Single Source of Truth: Open data lakehouse

For decades, organizations have sought to create a single source of truth that can feed spreadsheets, dashboards, and business intelligence apps to make better, more consistent, data-driven decisions. However, that goal has proven elusive. This article will examine SSOT’s idealistic goals and harsh realities as well as how federating data architectures into a single source of access comes closest to that unified data paradise.

SSOT in Data Management

An SSOT’s value to analytics is an intuitive concept. When stakeholders across the organization use the same piece of information, fully understanding its provenance and underlying assumptions, they are less likely to miscommunicate. For example, Sales, Finance, and Compensation teams must use the same data points to calculate performance metrics, report revenue, and pay commissions.

A single source of master data would benefit other areas of the business, particularly data management.

Data Quality and Accuracy

In theory, an SSOT simplifies data quality management. Data integration pipelines only need to touch data once to address discrepancies, inconsistencies, and other quality issues. Clean, accurate, and consistent data reduces engineering teams’ workloads. For example, when the SSOT’s data formats and values meet users’ expectations, engineers spend little time developing additional processing pipelines.

In practice, ingestion processes are more complex and users’ expectations are less consistent. Data sources can change schemas without notice, forcing engineering teams to spend considerable time maintaining pipelines into the data warehouse. Data consumers’ requirements always require additional processing, adding demands on engineer’s busy schedules. Furthermore, meeting data quality standards is time-consuming, so decision-makers receive old, obsolete data.

Centralized data management

Centralizing data management within an SSOT should simplify workflows by creating a standard reference for all users and applications in the organization. The complexities of heterogeneous data architectures get addressed at ingestion. Once in the SSOT, data is ready to use with a shared understanding of provenance, lineage, formatting, and other properties. This reliability would let data teams apply API-based software development practices and automations to streamline data flows throughout the organization.

However, this consolidation has never been possible. The predefined schemas of data warehouses worked when most data sources output structured data. Business insights are more likely to come from analyses of unstructured data that warehouses cannot handle. Data lakes promised to hold any type of data at internet scale, but enterprise data’s volume, velocity, and variety makes storing everything in one place cost-prohibitive.
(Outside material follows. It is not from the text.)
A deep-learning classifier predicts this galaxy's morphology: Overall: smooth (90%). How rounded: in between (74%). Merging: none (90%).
As a result, developing and maintaining complex pipelines continues to be as much an art as a science. Engineers must correctly interpret data consumers’ requirements — assuming, of course, consumers truly know their requirements — and then build models to blend data from the warehouse and other sources. This labor-intensive iterative process as consumers refine their requirements in response to each dataset.

Regulatory Compliance

Improved data governance and regulatory compliance is another SSOT promise that never quite pans out. A central repository for all data allows for a central governance regime controlling access. An SSOT would clearly define the location, sensitivity, and regulatory exposure of every piece of information it stores. Governance systems would then assign permissions limiting data access to only authorized users. For example, governance policies would apply GDPR-compliant privacy policies to customer data collected in the European Union.

An SSOT would also simplify compliance monitoring and auditing since data would be accessible in only one system that generates access and activity logs to describe the organization’s compliance status.
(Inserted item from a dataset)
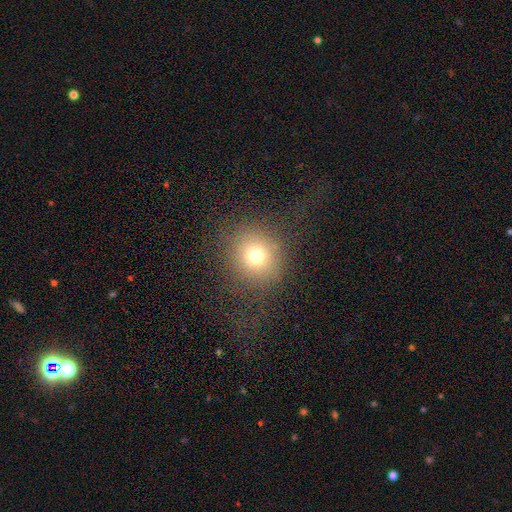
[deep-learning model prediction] A smooth galaxy with no disk features (72%) that is round (87%). Merging: none (75%).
In reality, governance and compliance are not that easy. Data ownership in mid-to-large enterprises resides within central data teams, business domains, and geographical regions. Organizational resistance, geographical limits, and performance constraints work against monolithic systems. Real-world governance requires coordination between centralized and decentralized structures.

Centralized and decentralized data strategies can co-exist

Although the platonic ideal of a single source of truth is impossible to achieve, the benefits it promises are worth pursuing. Strategies can balance the advantages of centralized data with the realities of decentralized infrastructure and ownership to streamline workflows, optimize data engineering practices, and enhance analytics.
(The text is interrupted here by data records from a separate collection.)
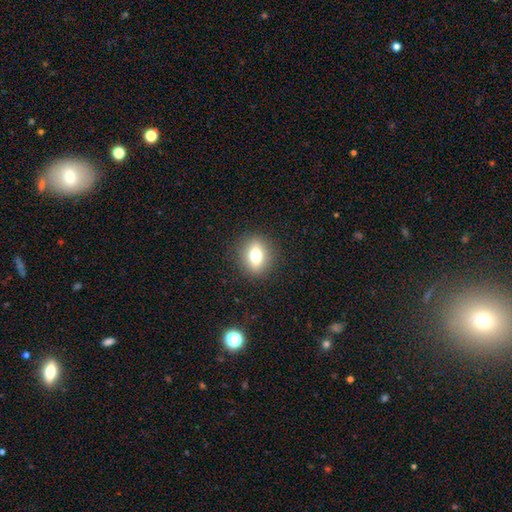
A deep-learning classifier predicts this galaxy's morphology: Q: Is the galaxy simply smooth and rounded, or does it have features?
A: smooth — 68%.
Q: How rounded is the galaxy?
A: in between — 50%.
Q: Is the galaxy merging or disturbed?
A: none — 88%.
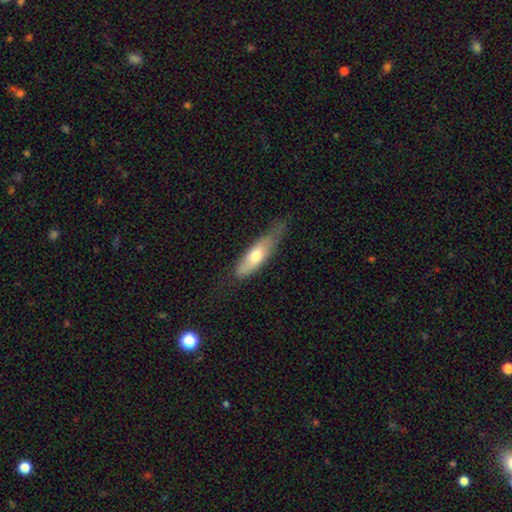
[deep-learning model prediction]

Data warehouses vs. data lakes

Most companies’ first attempt to create a single source of truth is a data warehouse. As discussed earlier, warehouses cannot store the variety of data businesses today use to drive decision-making. The warehouse’s inflexible predefined schemas resist evolving with changing business priorities. Finally, many data warehouse implementations depend on proprietary solutions that lock companies into expensive, difficult-to-scale technologies.

Data lakes promised to address data warehouse weaknesses by creating a central repository of all types of data running on commodity cloud storage services. However, the data lake’s rudimentary metadata and lack of analytics required a patchwork of additional technologies. Secondary data warehouses would copy data from the data lake to make analytics accessible — creating multiple sources of “truth” in the process.

Data meshes decentralize data and governance

An alternate path is the data mesh, a relatively new architecture that pushes data ownership outwards to the business domains. These domains treat their data as products for use by the rest of the organizations. Published APIs make the domain’s data discoverable and document properties like lineage and quality. A self-serve model lets data consumers integrate these APIs to query data where it lives without complex integration pipelines.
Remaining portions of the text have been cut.